OPC MOA is DOA - Next up is NEPA
Nearly three years after the first Section 106 review of the proposed Obama Presidential Center (OPC) in Chicago’s historic Olmsted-designed Jackson Park, a final Memorandum of Agreement (MOA) has been released. For supporters of the OPC, this is an important milestone on the road to construction in the park. For opponents of the confiscation of some twenty acres of parkland held in public trust, the proposed mitigation measures in the document do nothing to offset the well documented adverse effects the OPC would have.
For The Cultural Landscape Foundation (TCLF), the MOA is DOA.
The review process pursuant to Section 106 of the National Historic Preservation Act is typically a staid and wonky affair in which “official consulting parties,” subject area experts and agency personnel, meet and discuss adverse effects a project would have on a resource such as Jackson Park and then negotiate measures to avoid, minimize and/or mitigate the adverse effects. The ensuing MOA would document the results.
As managed by the Federal Highway Administration (FHWA), the Section 106 review process became the bloated analog of an unwieldy community meeting. Dozens and dozens of OPC proponents and cheerleaders became consulting parties, which they are legally entitled to do. However, no serious and sustained effort was expended to make sure participants focused on the core task at hand, developing measures to avoid, minimize and mitigate the adverse effects.
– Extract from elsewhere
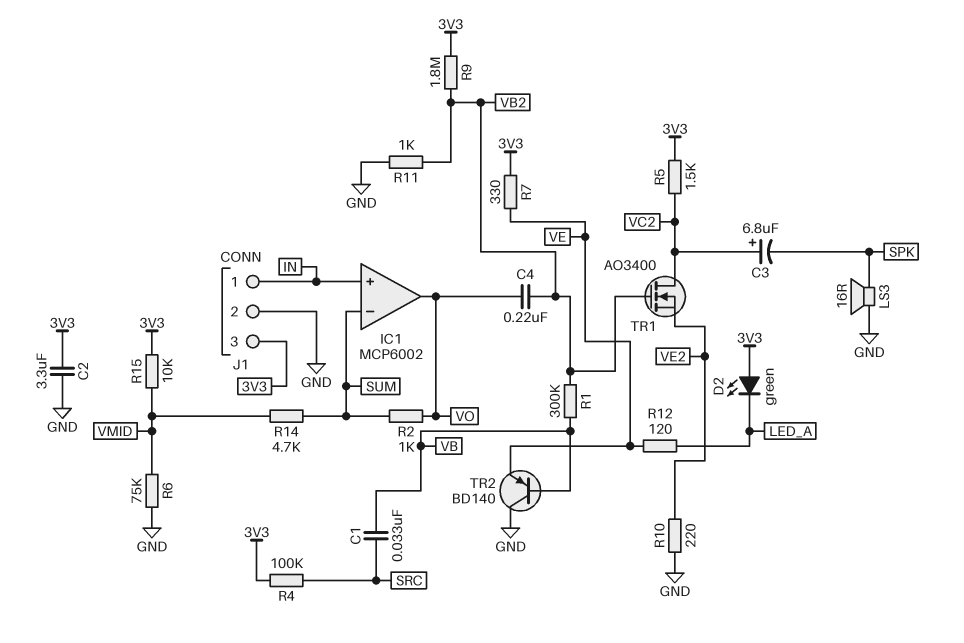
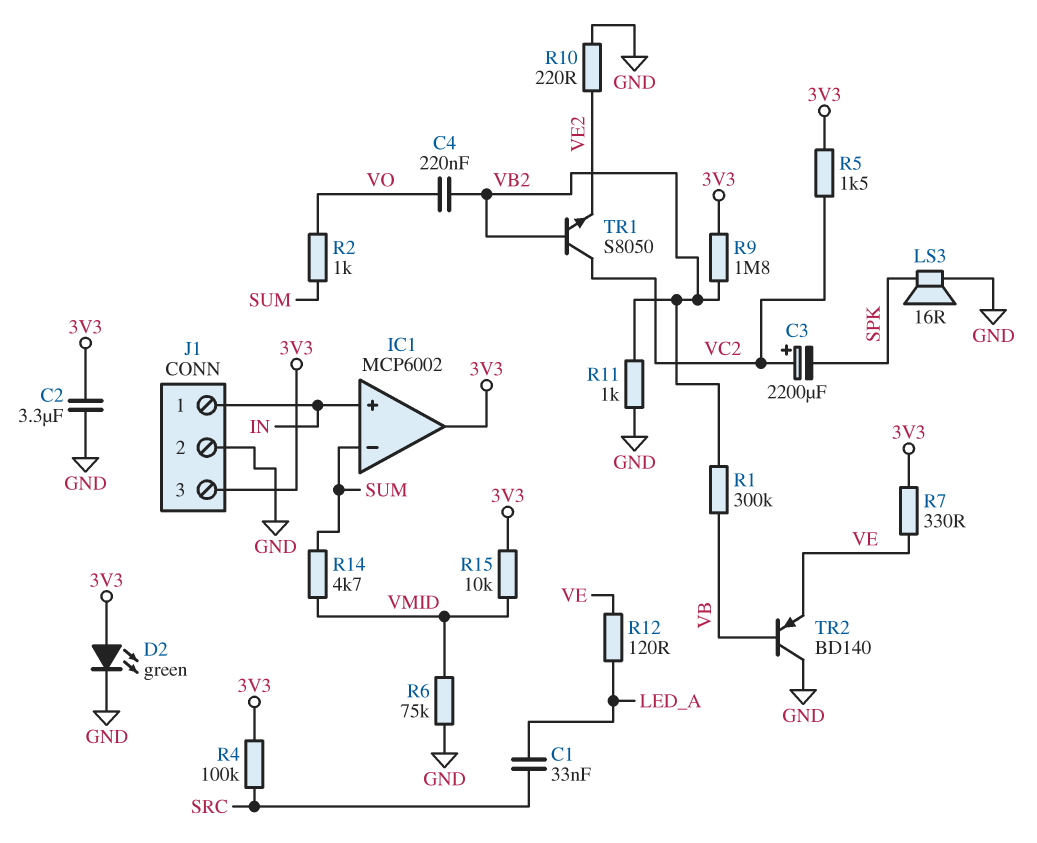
C1: 33nF (SRC, VB) -> 33nF (LED_A, SRC)
C3: 6.8uF (plus VC2, minus SPK) -> 2200uF (plus VC2, minus SPK)
D2: LED green (A 3V3, K LED_A) -> LED green (A 3V3, K GND)
IC1 pin out: VO -> 3V3
TR1: NMOS AO3400 (G VB2, D VC2, S VE2) -> NPN S8050 (B VB2, C VC2, E VE2)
Rather, OPC proponents were permitted to run out the clock with “rah rah” comments. Doing so effectively diminished the integrity of the review process itself (the same scenario is being employed in the management of the Hirshhhorn Sculpture Garden Section 106 review where the most recent meeting swelled to 81 participants).
The first seven pages of the 109-page MOA contain twenty “Whereas” clauses that lead to a “Now, Therefore” conclusion followed by a list of anemic mitigation measures. This is followed by 96 pages for the signatures of 96 separate “official consulting parties,” most of which are OPC proponents. Managers of this review process may have met the letter of the law, but whether they met the spirit of the law is definitely open to question.
While the Section 106 process is designed to focus on the impact on historic resources, another review pursuant to the National Environmental Policy Act (NEPA) is underway to assess the impact of the OPC on the environment. This is being managed by the National Park Service (NPS).
In late September NPS released an Environmental Assessment (EA), which is a concise review of the project. Detailed and substantive comments were filed by Jackson Park Watch and Protect Our Parks (POP) that highlight fundamental failures in the assumptions and reasoning in the EA. What’s important is what happens next. Either NPS will issue a Finding of No Significant Impact (FONSI), a conclusion that there will be no environmental impacts or there will be a call for an Environmental Impact Statement (EIS), which is a far more detailed investigation of the potential impacts. That call is expected in the next few months.
Finally, there is still the lawsuit by POP challenging the legality of the parkland confiscation. The plaintiffs have pledged to go all the way to the U.S. Supreme Court for a decision. As noted in an OPC Landslide update last month, the newest associate justice, Amy Coney Barrett, ruled against POP this past August while on the 7th Circuit Court of Appeals, citing a lack of standing. Should this reach the Supreme Court, will Justice Barrett have to recuse herself?